DOCUMENT SEGMENT:
☆ ☆ ☆ ☆ ☆

By Marice Richter
DALLAS (Reuters) - Faced with the disappointments and setbacks that have plagued Unites States platform diver Brittany Viola many athletes would have given up hope of becoming Olympians.
But not Viola who has overcome injuries and an eating disorder to earn the chance to compete at the London Games.
The obstacles in Viola's path only strengthened her resolve to earn a spot on the team. With that accomplished, she is banking on her tenacity to power through to the medal platform.
"This is my year, I know it," the 25-year-old said in an interview during a recent Olympic Media Summit in Dallas. "I'm going to continue to push my performance and reach the goals I've set for myself."
At last month's U.S. Olympics diving trials, Viola delivered the type of performance she expected of herself, clinching the championship and finishing 57 points ahead of nearest rival Katherine Bell, who will also compete at the London Games.
The victory was especially sweet after the disappointment of narrowly missing out on the Olympic team at the 2004 and 2008 trials. She might have made the team in 2004 but there was only one spot for a platform diver and that went to the top finisher, Laura Wilkinson, a gold medalist at the 2000 Sydney Games.
"Laura took women's diving to the whole next level," Viola said. "No one else had ever trained like that."
Viola raised her game but came fourth at the 2008 trials.
Looking back, Viola now realizes she was not ready in 2004 or 2008 but, along with her coach Randy Ableman, she believes this could be her year to shine.
"Her performance at the trials was outstanding," said Ableman, diving coach at the University of Miami, where she attended college.
"The Chinese continue to dominate in diving but if she does what she did at the trials and improves by about two percent, she could medal."

☆ ☆ ☆ ☆ ☆

TASKS TO COMPLETE:
• a. In the article on diver Brittany Viola, transcribe the stretch from "By Marice Richter" through "to compete at the London Games.".
• b. Condense the paragraph of the Brittany Viola article that begins "The victory was especially sweet" into two shorter sentences, keeping its main facts.
• c. Write the next part of the article on diver Brittany Viola, picking up after its last sentence.
None of the work here involves the material.

AVAILABLE DATA:

☆ ☆ ☆ ☆ ☆

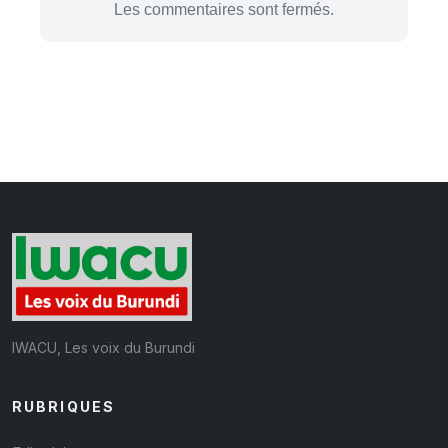
Les commentaires sont fermés.
IWACU, Les voix du Burundi
RUBRIQUES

☆ ☆ ☆ ☆ ☆

RESPONSES PER TASK:
• a.
By Marice Richter
DALLAS (Reuters) - Faced with the disappointments and setbacks that have plagued Unites States platform diver Brittany Viola many athletes would have given up hope of becoming Olympians.
But not Viola who has overcome injuries and an eating disorder to earn the chance to compete at the London Games.

• b. The trials win meant even more because Viola had narrowly missed the Olympic team at the 2004 and 2008 trials. In 2004 she might have made it, but the single platform spot went to the top finisher, Laura Wilkinson, a gold medalist at the 2000 Sydney Games.

• c.
Viola has the drive as well as the genetic predisposition to be a standout athlete. Her father, Frank, was the Most Valuable Player in the 1987 World Series playing for the Minnesota Twins.
He was also the 1988 American League Cy Young Award winner and a three-time All-Star.
A native of St Paul, Minnesota, Viola grew up in Orlando, Florida, and set her sights on competing in the Olympics as a gymnast. She was an elite international competitor but gave up gymnastics aged 13 because she did not want to leave home to train.
Instead, she redirected her energy into diving.
Viola quickly showed potential but was worried that she had the wrong body type for the sport. In her attempt to lose weight, and change her body, she developed an eating disorder.
She battled bulimia from the age of 15 and was went into hospital for a while to help overcome the disorder.
"I was finally able to realise that I am beautiful just the way I am and that nothing needs to change," said Viola, who strives to be a role model for other young women and athletes who struggle with body image problems.
After overcoming that setback, Viola struggled with a foot injury that threatened to derail her Olympic dreams again. Surgery in 2009 and 2010 kept her out of competition during the 2010 season.
A year later, she came back stronger and more determined than ever. She won gold medals at the USA Diving Winter Championships and National Diving Championships in 2011.
After finishing third in the USA Diving Winter National Championship this year, Viola was not a shoo-in for one of the two spots in individual platform diving on the Olympic team. But she was determined to make it happen.
"I'm going after my dream," she said. "The world will see a different side of me in 2012. I'm fulfilling that dream."